Many of the guys I shoot with use a blade. Keep in mind with 3D, you have to remove all remnants of the target or your arrow will pop off when you draw back.


----------



## Ta2guru13 (Dec 16, 2011)

But my question is is there an advantage or disadvantage to one or the other? Or should I just stick it out with my NAP?


----------



## patricknobumasa (Aug 6, 2012)

The less mechanics the less chance of inaccurate shots. Blade is what nearly 100% of the top pros shoot in spots.


----------



## <3Venison (Oct 1, 2010)

patricknobumasa said:


> The less mechanics the less chance of inaccurate shots. Blade is what nearly 100% of the top pros shoot in spots.


x2!


----------



## aread (Dec 25, 2009)

Both can be equally accurate. Properly set up, there isn't a real difference between the two. 

The only advantage to the blade is simplicity. It's easier to seen when it's not functioning. 

A drop away can slowly begin to malfunction and cause poor scores, yet appear to be working fine. A friend who shoots a drop away began by dropping a couple of points. Like most realist, he thought it was operator error. His equipment looked like it was operating perfectly. Then gradually he dropped more and more points driving him crazy trying to fix his form. Finally the rest got bad enough that he was able to see that it was the rest. There was just a little wear and a little crud that slowed the drop on some shots. 

Most of the better drop aways will function perfectly for many thousands of shots. But they have moving parts and moving parts will eventually wear out. Bad news if it happens on an important shot. Few of us will shoot enough to wear out a rest.
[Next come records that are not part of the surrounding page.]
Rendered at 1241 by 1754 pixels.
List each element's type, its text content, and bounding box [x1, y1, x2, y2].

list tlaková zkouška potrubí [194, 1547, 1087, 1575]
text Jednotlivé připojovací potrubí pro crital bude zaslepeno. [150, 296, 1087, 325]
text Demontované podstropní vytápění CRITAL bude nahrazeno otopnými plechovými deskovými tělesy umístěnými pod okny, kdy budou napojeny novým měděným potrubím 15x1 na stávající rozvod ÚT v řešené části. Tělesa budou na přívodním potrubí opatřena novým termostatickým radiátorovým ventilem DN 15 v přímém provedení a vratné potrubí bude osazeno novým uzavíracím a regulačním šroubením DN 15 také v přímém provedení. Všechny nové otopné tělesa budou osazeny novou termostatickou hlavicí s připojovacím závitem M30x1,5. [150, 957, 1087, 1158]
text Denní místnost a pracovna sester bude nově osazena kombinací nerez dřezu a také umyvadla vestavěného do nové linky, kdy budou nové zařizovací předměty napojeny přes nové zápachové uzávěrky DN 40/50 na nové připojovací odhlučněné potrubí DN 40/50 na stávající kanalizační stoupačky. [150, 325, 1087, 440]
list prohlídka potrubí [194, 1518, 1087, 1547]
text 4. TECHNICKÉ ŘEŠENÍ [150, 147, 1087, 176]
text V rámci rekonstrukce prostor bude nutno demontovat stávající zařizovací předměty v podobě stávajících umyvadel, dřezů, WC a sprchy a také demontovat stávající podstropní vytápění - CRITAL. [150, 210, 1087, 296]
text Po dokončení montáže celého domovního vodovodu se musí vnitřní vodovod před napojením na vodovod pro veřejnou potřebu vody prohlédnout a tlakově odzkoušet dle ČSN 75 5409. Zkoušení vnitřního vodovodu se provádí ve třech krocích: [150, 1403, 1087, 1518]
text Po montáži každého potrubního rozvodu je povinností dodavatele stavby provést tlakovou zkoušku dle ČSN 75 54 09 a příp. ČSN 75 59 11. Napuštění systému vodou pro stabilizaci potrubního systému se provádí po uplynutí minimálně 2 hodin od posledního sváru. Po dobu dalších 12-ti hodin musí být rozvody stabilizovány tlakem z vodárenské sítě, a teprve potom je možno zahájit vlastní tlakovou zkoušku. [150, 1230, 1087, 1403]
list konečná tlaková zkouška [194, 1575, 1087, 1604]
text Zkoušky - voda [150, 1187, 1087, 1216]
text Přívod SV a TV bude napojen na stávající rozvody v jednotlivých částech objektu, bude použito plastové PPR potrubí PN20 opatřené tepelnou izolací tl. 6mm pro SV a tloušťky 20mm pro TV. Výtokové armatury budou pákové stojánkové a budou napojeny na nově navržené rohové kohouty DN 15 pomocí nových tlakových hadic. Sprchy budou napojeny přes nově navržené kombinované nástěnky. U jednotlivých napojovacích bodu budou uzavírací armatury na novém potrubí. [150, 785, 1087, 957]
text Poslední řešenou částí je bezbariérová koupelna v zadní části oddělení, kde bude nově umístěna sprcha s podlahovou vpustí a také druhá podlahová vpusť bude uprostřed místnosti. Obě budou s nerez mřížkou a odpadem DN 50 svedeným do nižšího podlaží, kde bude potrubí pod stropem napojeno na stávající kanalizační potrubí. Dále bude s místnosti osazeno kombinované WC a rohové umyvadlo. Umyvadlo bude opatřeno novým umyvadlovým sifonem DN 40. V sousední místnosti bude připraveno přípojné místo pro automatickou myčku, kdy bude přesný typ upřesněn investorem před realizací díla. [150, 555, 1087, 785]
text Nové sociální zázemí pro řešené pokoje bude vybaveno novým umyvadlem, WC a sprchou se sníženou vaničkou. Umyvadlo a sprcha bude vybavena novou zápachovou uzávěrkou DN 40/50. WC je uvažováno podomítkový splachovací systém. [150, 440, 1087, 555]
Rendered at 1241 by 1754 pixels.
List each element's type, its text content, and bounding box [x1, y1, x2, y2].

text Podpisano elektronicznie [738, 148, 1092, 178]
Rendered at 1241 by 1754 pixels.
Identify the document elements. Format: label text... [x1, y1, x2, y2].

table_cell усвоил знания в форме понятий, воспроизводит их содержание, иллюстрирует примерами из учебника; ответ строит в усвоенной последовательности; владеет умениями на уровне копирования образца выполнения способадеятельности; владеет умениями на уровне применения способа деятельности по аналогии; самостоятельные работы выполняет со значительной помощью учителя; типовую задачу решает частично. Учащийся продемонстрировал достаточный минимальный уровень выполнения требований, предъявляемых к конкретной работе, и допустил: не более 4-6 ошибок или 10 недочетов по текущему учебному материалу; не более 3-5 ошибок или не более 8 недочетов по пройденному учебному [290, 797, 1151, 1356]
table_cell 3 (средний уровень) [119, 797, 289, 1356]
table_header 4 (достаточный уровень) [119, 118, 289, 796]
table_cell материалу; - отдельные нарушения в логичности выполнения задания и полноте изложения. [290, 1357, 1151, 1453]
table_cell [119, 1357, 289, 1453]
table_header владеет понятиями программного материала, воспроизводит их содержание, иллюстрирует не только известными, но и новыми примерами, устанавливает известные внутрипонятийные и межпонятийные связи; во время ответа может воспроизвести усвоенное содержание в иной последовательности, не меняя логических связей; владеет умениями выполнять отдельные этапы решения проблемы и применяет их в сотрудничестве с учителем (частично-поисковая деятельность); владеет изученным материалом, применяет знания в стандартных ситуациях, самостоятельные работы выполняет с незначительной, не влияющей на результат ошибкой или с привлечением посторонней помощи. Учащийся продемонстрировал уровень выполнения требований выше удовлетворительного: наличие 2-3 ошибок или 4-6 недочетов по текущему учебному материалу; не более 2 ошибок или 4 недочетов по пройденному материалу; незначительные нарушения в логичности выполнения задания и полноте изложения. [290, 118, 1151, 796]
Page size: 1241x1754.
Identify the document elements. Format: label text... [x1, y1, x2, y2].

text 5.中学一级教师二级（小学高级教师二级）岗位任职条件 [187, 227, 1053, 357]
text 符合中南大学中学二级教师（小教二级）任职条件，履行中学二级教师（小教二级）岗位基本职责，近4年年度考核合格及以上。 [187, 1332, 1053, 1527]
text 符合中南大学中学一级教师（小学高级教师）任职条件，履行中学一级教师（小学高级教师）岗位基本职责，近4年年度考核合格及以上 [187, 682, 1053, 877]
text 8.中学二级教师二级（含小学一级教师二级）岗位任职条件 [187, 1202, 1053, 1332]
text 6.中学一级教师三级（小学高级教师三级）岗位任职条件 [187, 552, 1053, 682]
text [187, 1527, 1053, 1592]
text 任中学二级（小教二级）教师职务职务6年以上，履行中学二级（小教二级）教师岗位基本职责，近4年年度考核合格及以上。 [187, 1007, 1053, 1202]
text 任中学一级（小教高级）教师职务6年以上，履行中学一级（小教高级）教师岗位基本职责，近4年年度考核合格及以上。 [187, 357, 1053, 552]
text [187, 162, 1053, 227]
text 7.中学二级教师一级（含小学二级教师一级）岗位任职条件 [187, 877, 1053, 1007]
So this really isn't a consideration for 99% of archers. 

Which ever rest you choose, be aware of the limitations. 

Hope this helps,
Allen


----------



## Pete53 (Dec 5, 2011)

i like both rest ,i do think for hunting the drop away may work easier ,in real windy conditions outside when you are shooting the drop away may keep the arrow on the rest easier.good luck with your decision,Pete53


----------